Updated: 2015-08-18 07:42
(China Daily)

Abe playing to a gallery

Japan's Prime Minister Shinzo Abe attends a news conference to deliver a statement marking the 70th anniversary of World War Two's end, at his official residence in Tokyo August 14, 2015. Abe, in a statement marking the 70th anniversary of World War Two's end, acknowledged Japan had inflicted "immeasurable damage and suffering" on innocent people but said generations not involved in the conflict should not be burdened with continued apologies. [Photo/Agencies]

Japanese Prime Minister Shinzo Abe's ambiguous remarks on Friday in his speech to commemorate Japan's defeat in World War II reflect an elusive attitude toward core issues and his lack of sincere repentance for wartime crimes.

Abe's speech has invoked criticism and suspicion both at home and abroad. In an editorial, Asahi Shimbun claimed that Abe's ambiguous attitude has made people wonder for whom he was speaking. Mainichi Shimbun said that the focus of the speech, made at a time when the public approval rating for Abe's Cabinet is sagging because of people's opposition to the new security bills Abe is trying to push through parliament, had shifted from the crucial issues, such as an apology, to some lesser ones.

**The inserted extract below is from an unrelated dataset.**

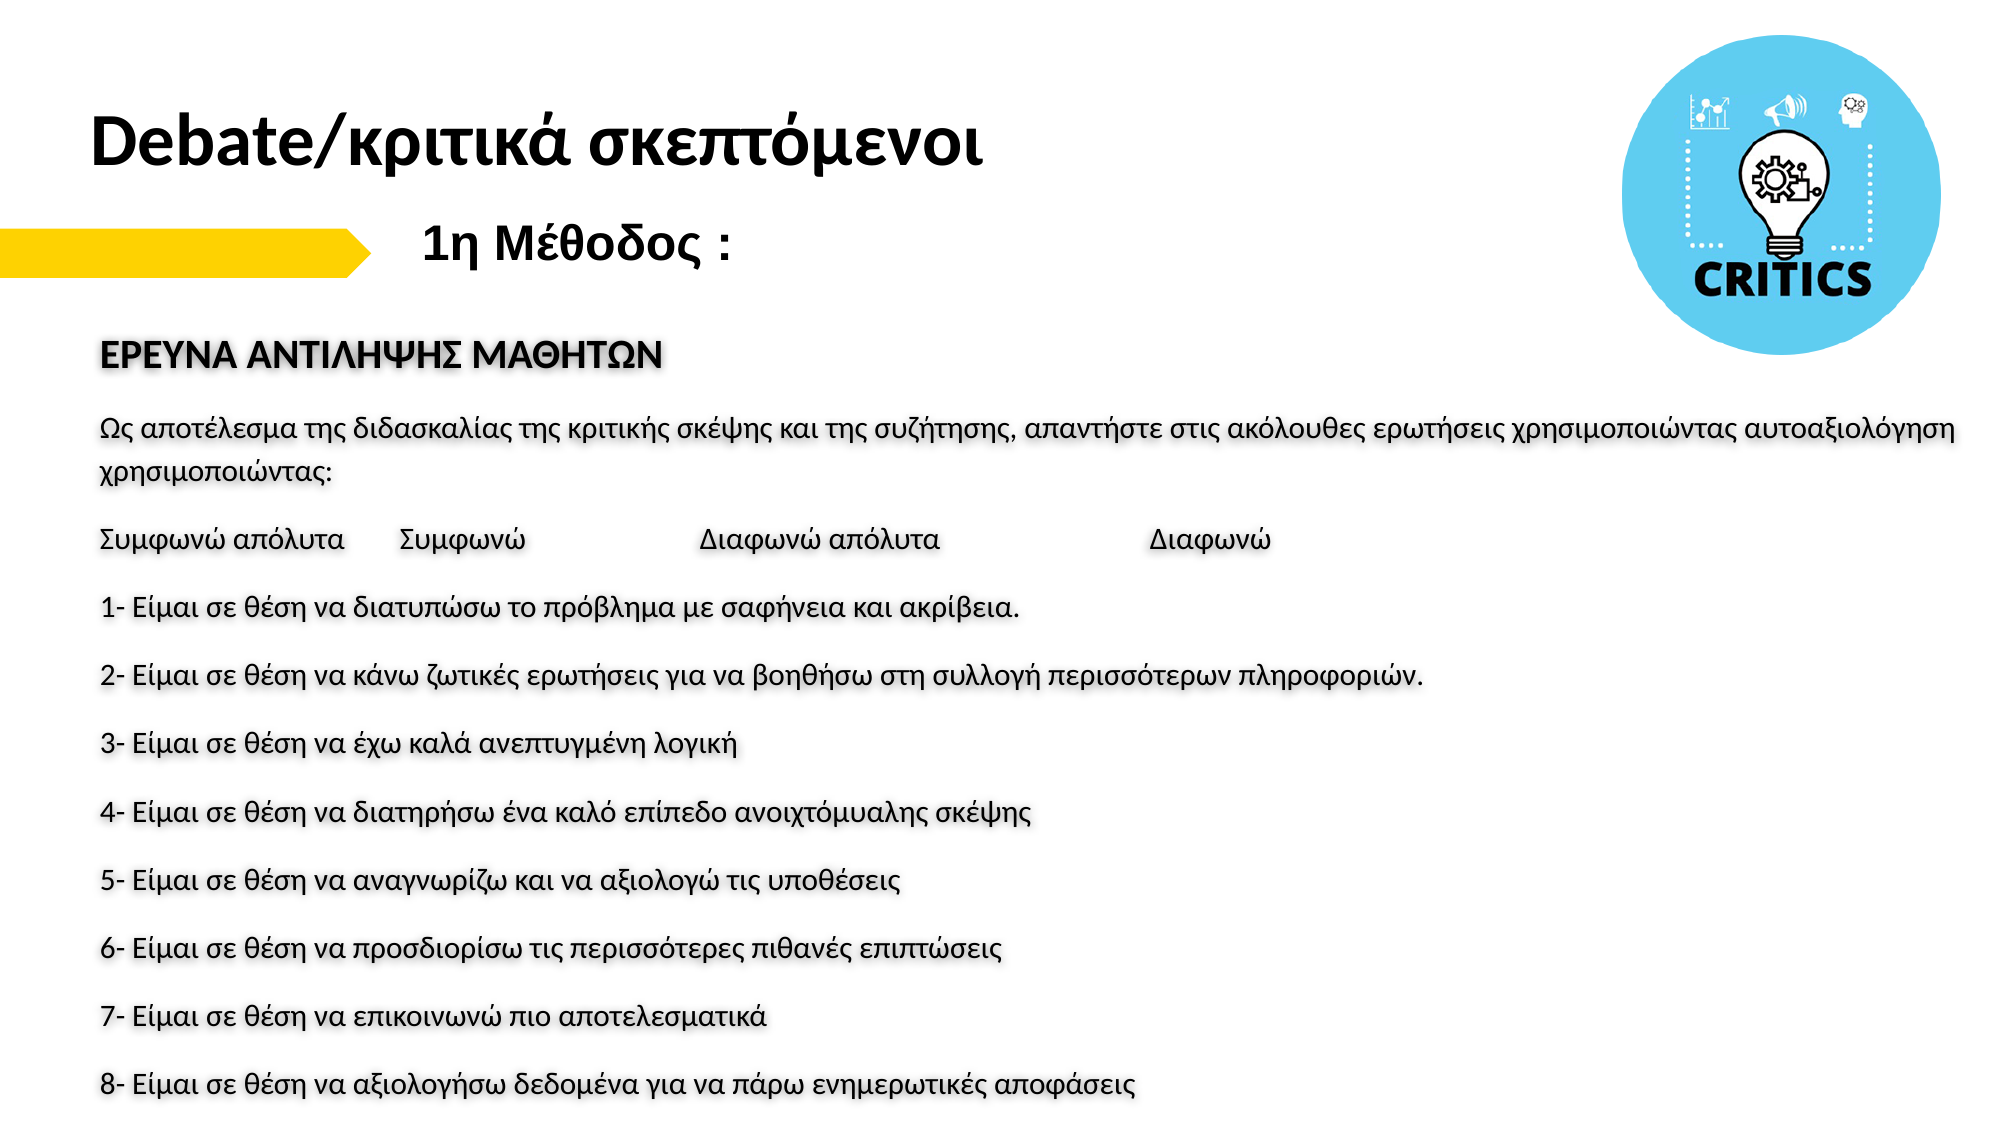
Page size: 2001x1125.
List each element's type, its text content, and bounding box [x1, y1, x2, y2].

On Saturday, a day after Abe made these remarks and also the 70th anniversary of Japan's surrender in World War II, Abe's aide Koichi Hagiuda sent a cash offering on behalf of Abe to the Yasukuni Shrine where 14 Class-A war criminals are honored among the numerous war dead.

It is irresponsible for any Japanese leader to hold an equivocal attitude toward Japan's wartime crimes. Some of Abe's words have exhibited an intention to cater to political forces who deny Japan's acts of aggression and who refuse to make an apology for its war crimes. However, any move made with such an ulterior political motive is in open contempt of international law and will only lead Japanese people further astray.

Japanese people long to live in a country that can completely bid farewell to its history of aggression and adhere to peaceful development, but that requires Japan to face up to its wartime crimes and profoundly reflect on that period of history, in order to win forgiveness from its neighbors and win their respect.

The above is an abridgement of a People's Daily article published on Monday.